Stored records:
[START]

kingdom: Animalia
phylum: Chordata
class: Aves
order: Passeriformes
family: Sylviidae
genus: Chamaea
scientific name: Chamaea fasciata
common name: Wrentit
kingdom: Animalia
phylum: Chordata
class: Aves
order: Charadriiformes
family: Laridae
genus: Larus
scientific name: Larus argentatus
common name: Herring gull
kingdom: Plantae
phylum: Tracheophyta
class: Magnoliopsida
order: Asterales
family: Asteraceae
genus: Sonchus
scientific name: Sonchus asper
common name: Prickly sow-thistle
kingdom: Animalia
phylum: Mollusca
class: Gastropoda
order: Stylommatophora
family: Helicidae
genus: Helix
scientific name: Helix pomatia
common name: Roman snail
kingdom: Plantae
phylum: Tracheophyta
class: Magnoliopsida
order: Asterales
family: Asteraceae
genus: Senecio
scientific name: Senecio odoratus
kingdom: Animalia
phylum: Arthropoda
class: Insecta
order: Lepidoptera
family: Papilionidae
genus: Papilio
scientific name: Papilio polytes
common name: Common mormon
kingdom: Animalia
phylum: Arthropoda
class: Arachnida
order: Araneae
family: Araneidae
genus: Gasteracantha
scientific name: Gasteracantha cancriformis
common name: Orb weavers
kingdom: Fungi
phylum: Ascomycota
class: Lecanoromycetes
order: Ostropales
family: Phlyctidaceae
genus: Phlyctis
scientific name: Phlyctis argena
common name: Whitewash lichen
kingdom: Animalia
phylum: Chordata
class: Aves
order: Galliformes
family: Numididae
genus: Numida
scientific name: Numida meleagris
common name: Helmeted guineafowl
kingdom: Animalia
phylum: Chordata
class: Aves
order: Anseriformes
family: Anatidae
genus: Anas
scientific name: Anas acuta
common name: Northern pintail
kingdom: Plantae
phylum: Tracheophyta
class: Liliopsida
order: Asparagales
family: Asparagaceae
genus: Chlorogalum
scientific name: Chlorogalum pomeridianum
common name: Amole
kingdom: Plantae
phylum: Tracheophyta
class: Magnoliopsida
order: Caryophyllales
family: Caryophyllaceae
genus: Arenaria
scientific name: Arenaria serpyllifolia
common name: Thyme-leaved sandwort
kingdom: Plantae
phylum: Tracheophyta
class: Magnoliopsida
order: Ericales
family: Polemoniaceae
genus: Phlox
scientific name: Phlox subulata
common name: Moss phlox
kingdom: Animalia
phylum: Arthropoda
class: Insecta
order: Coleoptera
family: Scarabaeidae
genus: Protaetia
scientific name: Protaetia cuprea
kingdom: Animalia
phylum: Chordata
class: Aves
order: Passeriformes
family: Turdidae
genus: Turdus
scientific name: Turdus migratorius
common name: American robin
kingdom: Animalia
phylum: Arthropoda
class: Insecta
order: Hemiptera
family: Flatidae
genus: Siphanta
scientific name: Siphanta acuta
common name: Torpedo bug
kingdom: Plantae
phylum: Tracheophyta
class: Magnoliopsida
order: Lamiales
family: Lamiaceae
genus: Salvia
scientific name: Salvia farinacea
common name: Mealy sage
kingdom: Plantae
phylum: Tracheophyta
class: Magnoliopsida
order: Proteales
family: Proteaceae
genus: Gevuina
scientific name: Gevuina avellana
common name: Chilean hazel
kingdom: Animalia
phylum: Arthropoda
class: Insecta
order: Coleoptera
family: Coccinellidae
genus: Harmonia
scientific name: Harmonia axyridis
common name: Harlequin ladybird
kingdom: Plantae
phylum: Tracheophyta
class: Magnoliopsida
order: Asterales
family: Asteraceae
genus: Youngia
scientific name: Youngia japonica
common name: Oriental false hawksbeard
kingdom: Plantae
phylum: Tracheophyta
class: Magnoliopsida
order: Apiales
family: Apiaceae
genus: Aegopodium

[END]

§ **WORK TO DO**
Copy every line in all the rows above word for word, without changing anything.

§ **RESPONSE TO THE EXERCISE**
kingdom: Animalia
phylum: Chordata
class: Aves
order: Passeriformes
family: Sylviidae
genus: Chamaea
scientific name: Chamaea fasciata
common name: Wrentit
kingdom: Animalia
phylum: Chordata
class: Aves
order: Charadriiformes
family: Laridae
genus: Larus
scientific name: Larus argentatus
common name: Herring gull
kingdom: Plantae
phylum: Tracheophyta
class: Magnoliopsida
order: Asterales
family: Asteraceae
genus: Sonchus
scientific name: Sonchus asper
common name: Prickly sow-thistle
kingdom: Animalia
phylum: Mollusca
class: Gastropoda
order: Stylommatophora
family: Helicidae
genus: Helix
scientific name: Helix pomatia
common name: Roman snail
kingdom: Plantae
phylum: Tracheophyta
class: Magnoliopsida
order: Asterales
family: Asteraceae
genus: Senecio
scientific name: Senecio odoratus
kingdom: Animalia
phylum: Arthropoda
class: Insecta
order: Lepidoptera
family: Papilionidae
genus: Papilio
scientific name: Papilio polytes
common name: Common mormon
kingdom: Animalia
phylum: Arthropoda
class: Arachnida
order: Araneae
family: Araneidae
genus: Gasteracantha
scientific name: Gasteracantha cancriformis
common name: Orb weavers
kingdom: Fungi
phylum: Ascomycota
class: Lecanoromycetes
order: Ostropales
family: Phlyctidaceae
genus: Phlyctis
scientific name: Phlyctis argena
common name: Whitewash lichen
kingdom: Animalia
phylum: Chordata
class: Aves
order: Galliformes
family: Numididae
genus: Numida
scientific name: Numida meleagris
common name: Helmeted guineafowl
kingdom: Animalia
phylum: Chordata
class: Aves
order: Anseriformes
family: Anatidae
genus: Anas
scientific name: Anas acuta
common name: Northern pintail
kingdom: Plantae
phylum: Tracheophyta
class: Liliopsida
order: Asparagales
family: Asparagaceae
genus: Chlorogalum
scientific name: Chlorogalum pomeridianum
common name: Amole
kingdom: Plantae
phylum: Tracheophyta
class: Magnoliopsida
order: Caryophyllales
family: Caryophyllaceae
genus: Arenaria
scientific name: Arenaria serpyllifolia
common name: Thyme-leaved sandwort
kingdom: Plantae
phylum: Tracheophyta
class: Magnoliopsida
order: Ericales
family: Polemoniaceae
genus: Phlox
scientific name: Phlox subulata
common name: Moss phlox
kingdom: Animalia
phylum: Arthropoda
class: Insecta
order: Coleoptera
family: Scarabaeidae
genus: Protaetia
scientific name: Protaetia cuprea
kingdom: Animalia
phylum: Chordata
class: Aves
order: Passeriformes
family: Turdidae
genus: Turdus
scientific name: Turdus migratorius
common name: American robin
kingdom: Animalia
phylum: Arthropoda
class: Insecta
order: Hemiptera
family: Flatidae
genus: Siphanta
scientific name: Siphanta acuta
common name: Torpedo bug
kingdom: Plantae
phylum: Tracheophyta
class: Magnoliopsida
order: Lamiales
family: Lamiaceae
genus: Salvia
scientific name: Salvia farinacea
common name: Mealy sage
kingdom: Plantae
phylum: Tracheophyta
class: Magnoliopsida
order: Proteales
family: Proteaceae
genus: Gevuina
scientific name: Gevuina avellana
common name: Chilean hazel
kingdom: Animalia
phylum: Arthropoda
class: Insecta
order: Coleoptera
family: Coccinellidae
genus: Harmonia
scientific name: Harmonia axyridis
common name: Harlequin ladybird
kingdom: Plantae
phylum: Tracheophyta
class: Magnoliopsida
order: Asterales
family: Asteraceae
genus: Youngia
scientific name: Youngia japonica
common name: Oriental false hawksbeard
kingdom: Plantae
phylum: Tracheophyta
class: Magnoliopsida
order: Apiales
family: Apiaceae
genus: Aegopodium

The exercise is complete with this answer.